* Job item a: In the passage on meditation, swap "contentment" for "calm" and write out the text from "But I felt a" up to and including "results were fleeting.".

* Excerpt:
Until recently, meditation was a very fuzzy concept to me. Growing up in a pretty homogenous, East coast suburb, I never knew anyone who meditated. My understanding consisted of abstract and puzzling instructions, like ‘sit, quiet your mind, and think of nothing.’ “Nothing! Why would you think of nothing?! What a waste of time,” I thought. Hence, meditation wasn’t at the top of my list of things to try.
But I felt a bit stuck in life. While I had many happy parts of my life, I didn’t feel a baseline of contentment. External things would unglue me more easily than I would like, and negative thoughts and emotions would too often creep into my mind. I had no idea how to feel more consistently content, but I thought there must be a way. I tried many things to find a more peaceful state - including sheer willpower, increasing positive experiences or things around me, and other self-help strategies. Some of these things provided small gains, but the results were fleeting.

* Dataset excerpts:

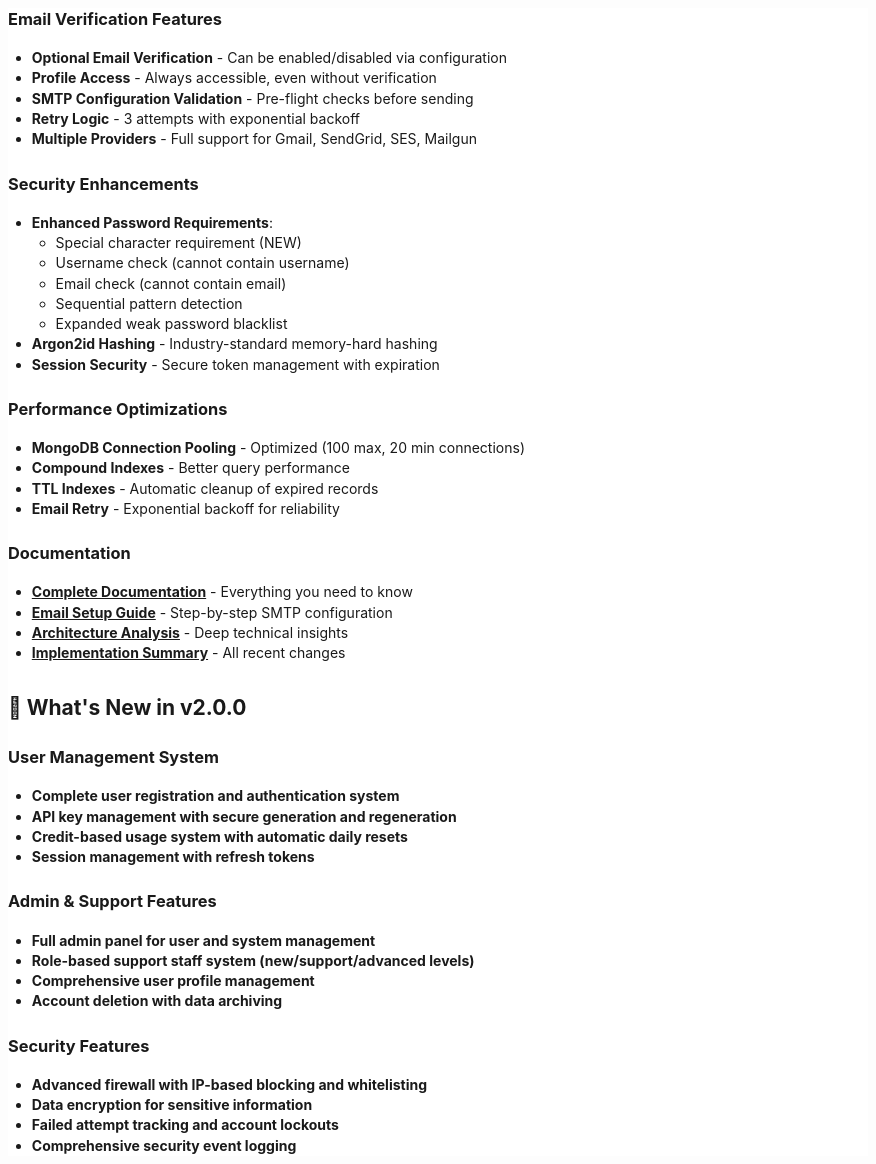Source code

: ### Email Verification Features
- **Optional Email Verification** - Can be enabled/disabled via configuration
- **Profile Access** - Always accessible, even without verification
- **SMTP Configuration Validation** - Pre-flight checks before sending
- **Retry Logic** - 3 attempts with exponential backoff
- **Multiple Providers** - Full support for Gmail, SendGrid, SES, Mailgun

### Security Enhancements
- **Enhanced Password Requirements**:
  - Special character requirement (NEW)
  - Username check (cannot contain username)
  - Email check (cannot contain email)
  - Sequential pattern detection
  - Expanded weak password blacklist
- **Argon2id Hashing** - Industry-standard memory-hard hashing
- **Session Security** - Secure token management with expiration

### Performance Optimizations
- **MongoDB Connection Pooling** - Optimized (100 max, 20 min connections)
- **Compound Indexes** - Better query performance
- **TTL Indexes** - Automatic cleanup of expired records
- **Email Retry** - Exponential backoff for reliability

### Documentation
- **[Complete Documentation](COMPLETE_DOCUMENTATION.md)** - Everything you need to know
- **[Email Setup Guide](EMAIL_SETUP_GUIDE.md)** - Step-by-step SMTP configuration
- **[Architecture Analysis](COMPREHENSIVE_ANALYSIS.md)** - Deep technical insights
- **[Implementation Summary](IMPLEMENTATION_SUMMARY.md)** - All recent changes

## 🔄 What's New in v2.0.0

### User Management System
- **Complete user registration and authentication system**
- **API key management with secure generation and regeneration**
- **Credit-based usage system with automatic daily resets**
- **Session management with refresh tokens**

### Admin & Support Features
- **Full admin panel for user and system management**
- **Role-based support staff system (new/support/advanced levels)**
- **Comprehensive user profile management**
- **Account deletion with data archiving**

### Security Features
- **Advanced firewall with IP-based blocking and whitelisting**
- **Data encryption for sensitive information**
- **Failed attempt tracking and account lockouts**
- **Comprehensive security event logging**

* Job item b: Put the entries from their start up to and including the line with "- **Session Security**" into a Markdown table with the columns Row and Line. Number each row, skip blank lines, and leave the pictures out.

* Answer box a:
But I felt a bit stuck in life. While I had many happy parts of my life, I didn’t feel a baseline of calm. External things would unglue me more easily than I would like, and negative thoughts and emotions would too often creep into my mind. I had no idea how to feel more consistently content, but I thought there must be a way. I tried many things to find a more peaceful state - including sheer willpower, increasing positive experiences or things around me, and other self-help strategies. Some of these things provided small gains, but the results were fleeting.

* Answer box b:
| Row | Line |
|---|---|
| 1 | Source code |
| 2 | : ### Email Verification Features |
| 3 | - **Optional Email Verification** - Can be enabled/disabled via configuration |
| 4 | - **Profile Access** - Always accessible, even without verification |
| 5 | - **SMTP Configuration Validation** - Pre-flight checks before sending |
| 6 | - **Retry Logic** - 3 attempts with exponential backoff |
| 7 | - **Multiple Providers** - Full support for Gmail, SendGrid, SES, Mailgun |
| 8 | ### Security Enhancements |
| 9 | - **Enhanced Password Requirements**: |
| 10 |   - Special character requirement (NEW) |
| 11 |   - Username check (cannot contain username) |
| 12 |   - Email check (cannot contain email) |
| 13 |   - Sequential pattern detection |
| 14 |   - Expanded weak password blacklist |
| 15 | - **Argon2id Hashing** - Industry-standard memory-hard hashing |
| 16 | - **Session Security** - Secure token management with expiration |